TEXTE À LIRE:
II. L’enfant, premier habitant légitime

Un enfant n’est pas un usager temporaire de la ville. Il en est l’habitant fondateur. Il voit plus bas, il marche plus lentement, il sent plus fort, il s’émerveille plus souvent. Sa ville est faite de détails que l’adulte a ignorés ou oublié de voir : une fissure dans un mur, un dessin à la craie, une branche basse, un lampadaire étrange, un oiseau perché sur la branche ou le toit.

Et pourtant, la ville moderne, au Sénégal comme ailleurs, n’est pas faite pour lui. Elle est trop rapide, trop bruyante, trop verticale. Les rues sont hostiles, les places trop vides, les jeux trop rares, les murs trop gris, les arbres, les balançoires et les squares un peu trop absents.

Il est temps de créer une ville où les enfants soient non seulement protégés, mais aussi écoutés et investis. Une ville où les chemins vers l’école soient arborés, balisés ou colorés, traversés en toute sécurité. Une ville où chaque quartier a son aire et ses terrains de jeu, son jardin communautaire à cultiver, ses murs à peindre, ses histoires à raconter, ses arbres à grimper. Une ville pour les enfants. Aussi.

CONSIGNE:
Répondez aux questions suivantes d'après le texte sur l'enfant et la ville.
(a) De quoi est faite la ville de l'enfant ?
(b) Quels sont les trois défauts attribués à la ville moderne dans la phrase qui commence par « Elle est trop rapide » ?
(c) Comment devraient être les chemins vers l'école ?

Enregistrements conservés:
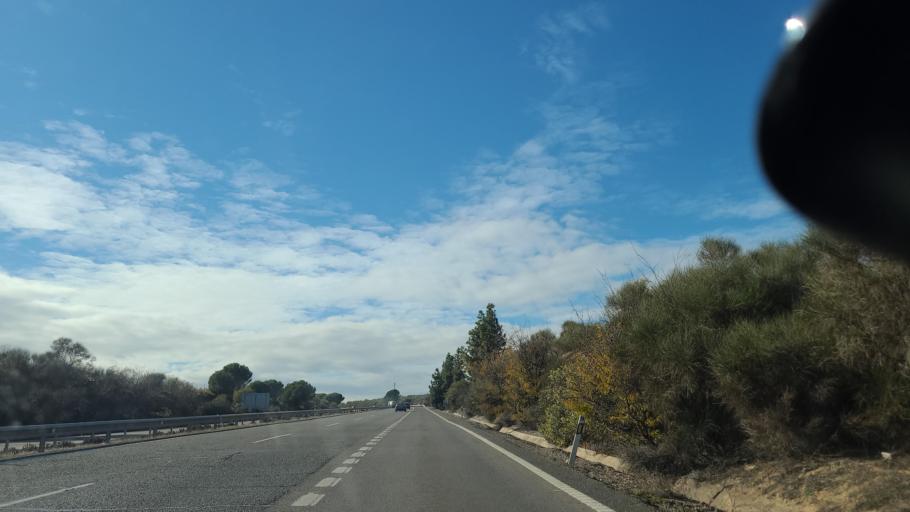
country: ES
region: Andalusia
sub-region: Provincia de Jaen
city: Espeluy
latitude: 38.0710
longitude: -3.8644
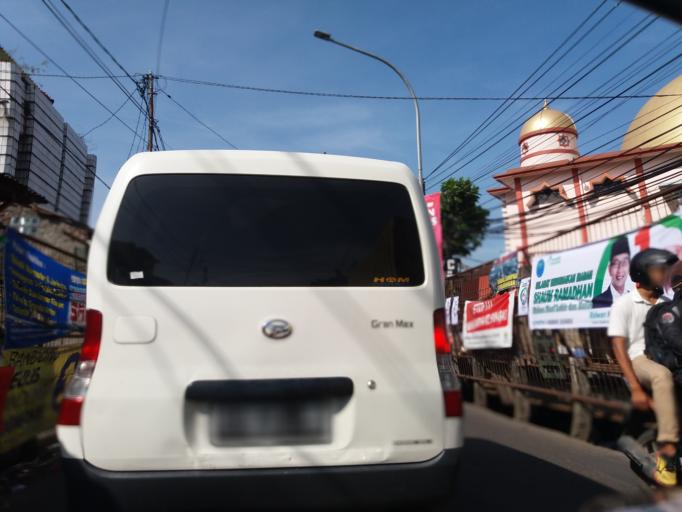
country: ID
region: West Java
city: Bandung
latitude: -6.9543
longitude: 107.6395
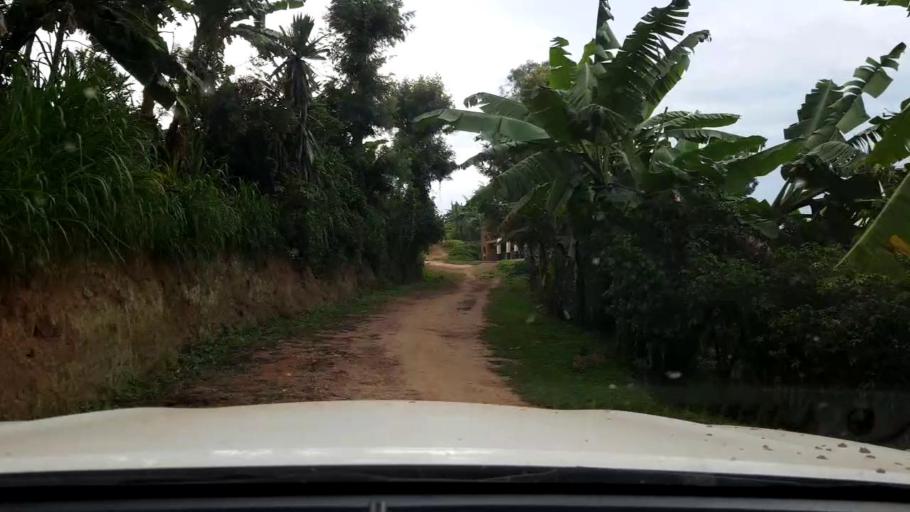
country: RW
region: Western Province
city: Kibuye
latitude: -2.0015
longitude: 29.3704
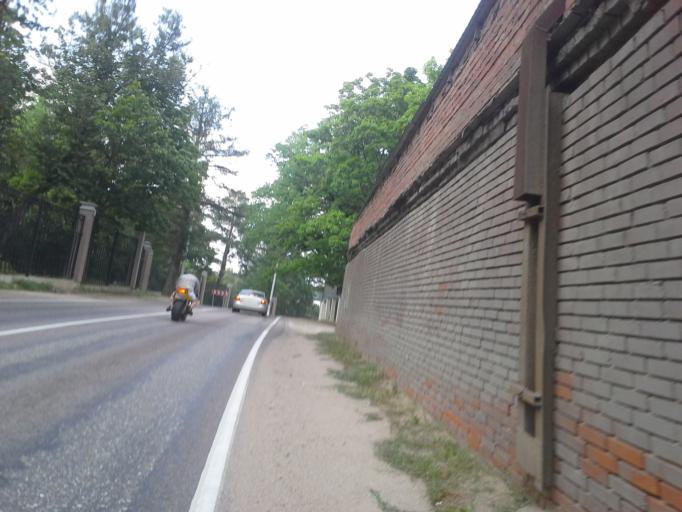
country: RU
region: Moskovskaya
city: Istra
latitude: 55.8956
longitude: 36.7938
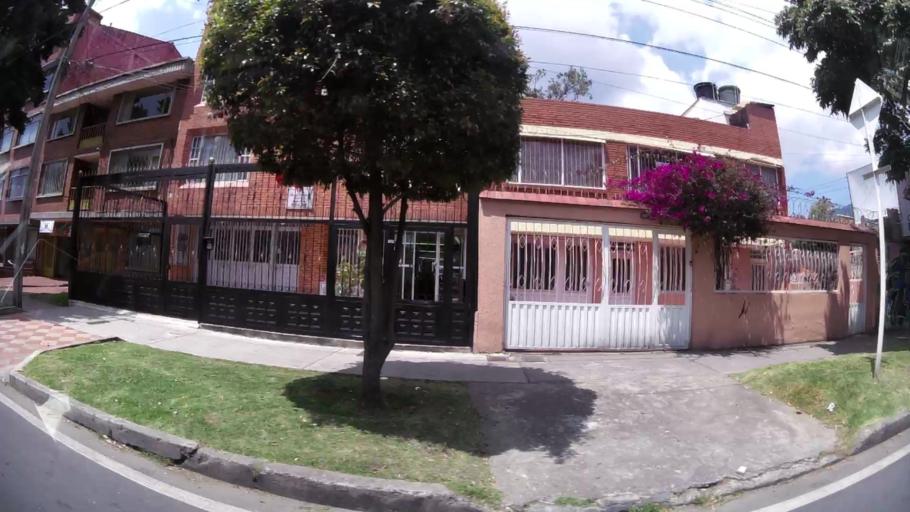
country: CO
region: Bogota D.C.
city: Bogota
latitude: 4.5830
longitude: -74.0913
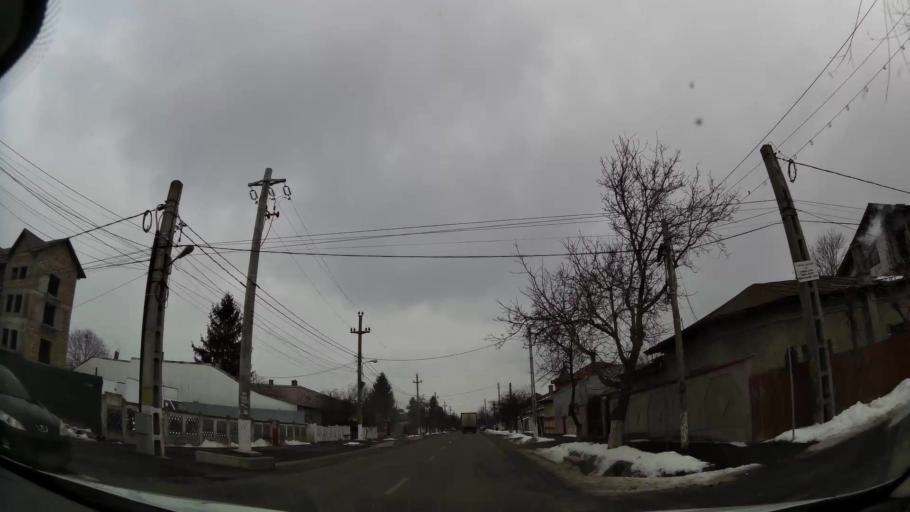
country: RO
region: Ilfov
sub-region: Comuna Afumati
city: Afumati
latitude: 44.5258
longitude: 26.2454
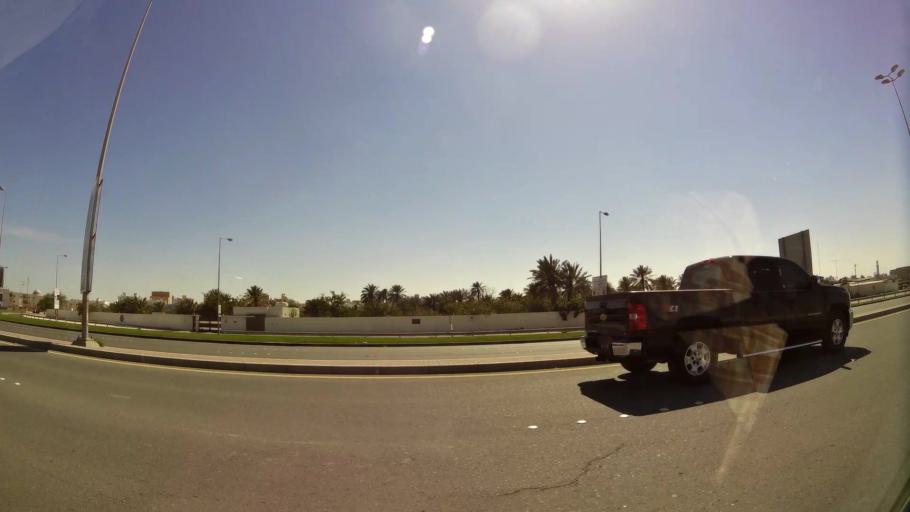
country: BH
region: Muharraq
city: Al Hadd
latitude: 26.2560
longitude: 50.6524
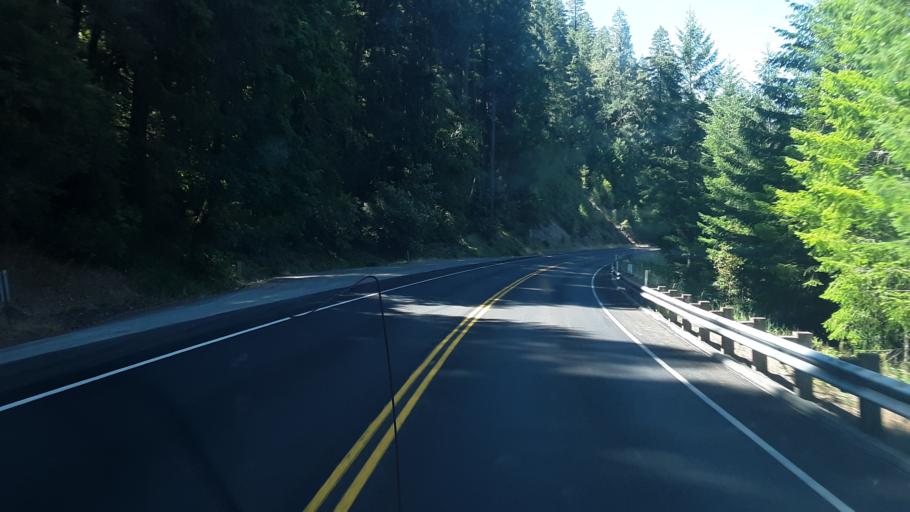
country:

RÉPONSE À L'EXERCICE:
(a) Elle est faite de détails que l'adulte a ignorés ou oublié de voir.
(b) Elle est trop rapide, trop bruyante et trop verticale.
(c) Ils devraient être arborés, balisés ou colorés, et traversés en toute sécurité.